What you have to do: Put the lines below into a JSON list of strings, one string per line, skipping any blank lines.

..........

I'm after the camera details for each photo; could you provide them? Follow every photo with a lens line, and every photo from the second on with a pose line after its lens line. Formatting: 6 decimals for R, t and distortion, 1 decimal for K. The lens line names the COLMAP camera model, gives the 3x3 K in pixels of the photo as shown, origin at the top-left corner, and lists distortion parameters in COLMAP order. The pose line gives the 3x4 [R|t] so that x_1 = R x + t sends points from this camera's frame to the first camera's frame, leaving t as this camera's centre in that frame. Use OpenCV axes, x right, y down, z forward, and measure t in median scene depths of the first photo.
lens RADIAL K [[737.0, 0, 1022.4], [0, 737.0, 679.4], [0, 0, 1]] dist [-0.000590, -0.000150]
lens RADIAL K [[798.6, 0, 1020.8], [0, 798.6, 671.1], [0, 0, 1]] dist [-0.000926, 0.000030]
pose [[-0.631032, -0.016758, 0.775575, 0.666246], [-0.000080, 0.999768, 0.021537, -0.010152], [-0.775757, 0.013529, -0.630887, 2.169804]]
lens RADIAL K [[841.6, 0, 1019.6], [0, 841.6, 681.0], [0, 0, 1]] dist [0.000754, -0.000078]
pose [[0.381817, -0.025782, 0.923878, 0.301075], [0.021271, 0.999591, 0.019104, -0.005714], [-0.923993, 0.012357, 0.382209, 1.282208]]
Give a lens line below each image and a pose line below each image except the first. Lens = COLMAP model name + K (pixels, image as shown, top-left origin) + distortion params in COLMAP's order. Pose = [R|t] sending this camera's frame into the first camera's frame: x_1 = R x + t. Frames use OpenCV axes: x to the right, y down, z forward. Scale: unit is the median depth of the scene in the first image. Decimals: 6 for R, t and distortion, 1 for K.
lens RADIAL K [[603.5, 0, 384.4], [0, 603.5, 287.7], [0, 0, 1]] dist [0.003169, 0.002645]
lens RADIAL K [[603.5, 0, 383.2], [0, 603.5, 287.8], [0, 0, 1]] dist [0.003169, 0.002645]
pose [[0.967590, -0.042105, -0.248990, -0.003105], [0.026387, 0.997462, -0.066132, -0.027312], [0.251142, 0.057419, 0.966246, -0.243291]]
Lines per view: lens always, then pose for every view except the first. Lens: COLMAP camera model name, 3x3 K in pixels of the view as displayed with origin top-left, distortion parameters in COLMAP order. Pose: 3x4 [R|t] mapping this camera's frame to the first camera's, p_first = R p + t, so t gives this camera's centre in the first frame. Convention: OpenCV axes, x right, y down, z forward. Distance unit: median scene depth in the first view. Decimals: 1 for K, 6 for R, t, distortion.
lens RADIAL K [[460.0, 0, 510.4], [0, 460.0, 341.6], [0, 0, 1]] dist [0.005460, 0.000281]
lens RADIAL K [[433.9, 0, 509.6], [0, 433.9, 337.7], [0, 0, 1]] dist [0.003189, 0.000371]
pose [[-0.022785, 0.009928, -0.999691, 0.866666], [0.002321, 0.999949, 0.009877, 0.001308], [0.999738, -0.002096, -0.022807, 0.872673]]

..........

Result for this exercise:
[
  "I'm after the camera details for each photo; could you provide them? Follow every photo with a lens line, and every photo from the second on with a pose line after its lens line. Formatting: 6 decimals for R, t and distortion, 1 decimal for K. The lens line names the COLMAP camera model, gives the 3x3 K in pixels of the photo as shown, origin at the top-left corner, and lists distortion parameters in COLMAP order. The pose line gives the 3x4 [R|t] so that x_1 = R x + t sends points from this camera's frame to the first camera's frame, leaving t as this camera's centre in that frame. Use OpenCV axes, x right, y down, z forward, and measure t in median scene depths of the first photo.",
  "lens RADIAL K [[737.0, 0, 1022.4], [0, 737.0, 679.4], [0, 0, 1]] dist [-0.000590, -0.000150]",
  "lens RADIAL K [[798.6, 0, 1020.8], [0, 798.6, 671.1], [0, 0, 1]] dist [-0.000926, 0.000030]",
  "pose [[-0.631032, -0.016758, 0.775575, 0.666246], [-0.000080, 0.999768, 0.021537, -0.010152], [-0.775757, 0.013529, -0.630887, 2.169804]]",
  "lens RADIAL K [[841.6, 0, 1019.6], [0, 841.6, 681.0], [0, 0, 1]] dist [0.000754, -0.000078]",
  "pose [[0.381817, -0.025782, 0.923878, 0.301075], [0.021271, 0.999591, 0.019104, -0.005714], [-0.923993, 0.012357, 0.382209, 1.282208]]",
  "Give a lens line below each image and a pose line below each image except the first. Lens = COLMAP model name + K (pixels, image as shown, top-left origin) + distortion params in COLMAP's order. Pose = [R|t] sending this camera's frame into the first camera's frame: x_1 = R x + t. Frames use OpenCV axes: x to the right, y down, z forward. Scale: unit is the median depth of the scene in the first image. Decimals: 6 for R, t and distortion, 1 for K.",
  "lens RADIAL K [[603.5, 0, 384.4], [0, 603.5, 287.7], [0, 0, 1]] dist [0.003169, 0.002645]",
  "lens RADIAL K [[603.5, 0, 383.2], [0, 603.5, 287.8], [0, 0, 1]] dist [0.003169, 0.002645]",
  "pose [[0.967590, -0.042105, -0.248990, -0.003105], [0.026387, 0.997462, -0.066132, -0.027312], [0.251142, 0.057419, 0.966246, -0.243291]]",
  "Lines per view: lens always, then pose for every view except the first. Lens: COLMAP camera model name, 3x3 K in pixels of the view as displayed with origin top-left, distortion parameters in COLMAP order. Pose: 3x4 [R|t] mapping this camera's frame to the first camera's, p_first = R p + t, so t gives this camera's centre in the first frame. Convention: OpenCV axes, x right, y down, z forward. Distance unit: median scene depth in the first view. Decimals: 1 for K, 6 for R, t, distortion.",
  "lens RADIAL K [[460.0, 0, 510.4], [0, 460.0, 341.6], [0, 0, 1]] dist [0.005460, 0.000281]",
  "lens RADIAL K [[433.9, 0, 509.6], [0, 433.9, 337.7], [0, 0, 1]] dist [0.003189, 0.000371]",
  "pose [[-0.022785, 0.009928, -0.999691, 0.866666], [0.002321, 0.999949, 0.009877, 0.001308], [0.999738, -0.002096, -0.022807, 0.872673]]"
]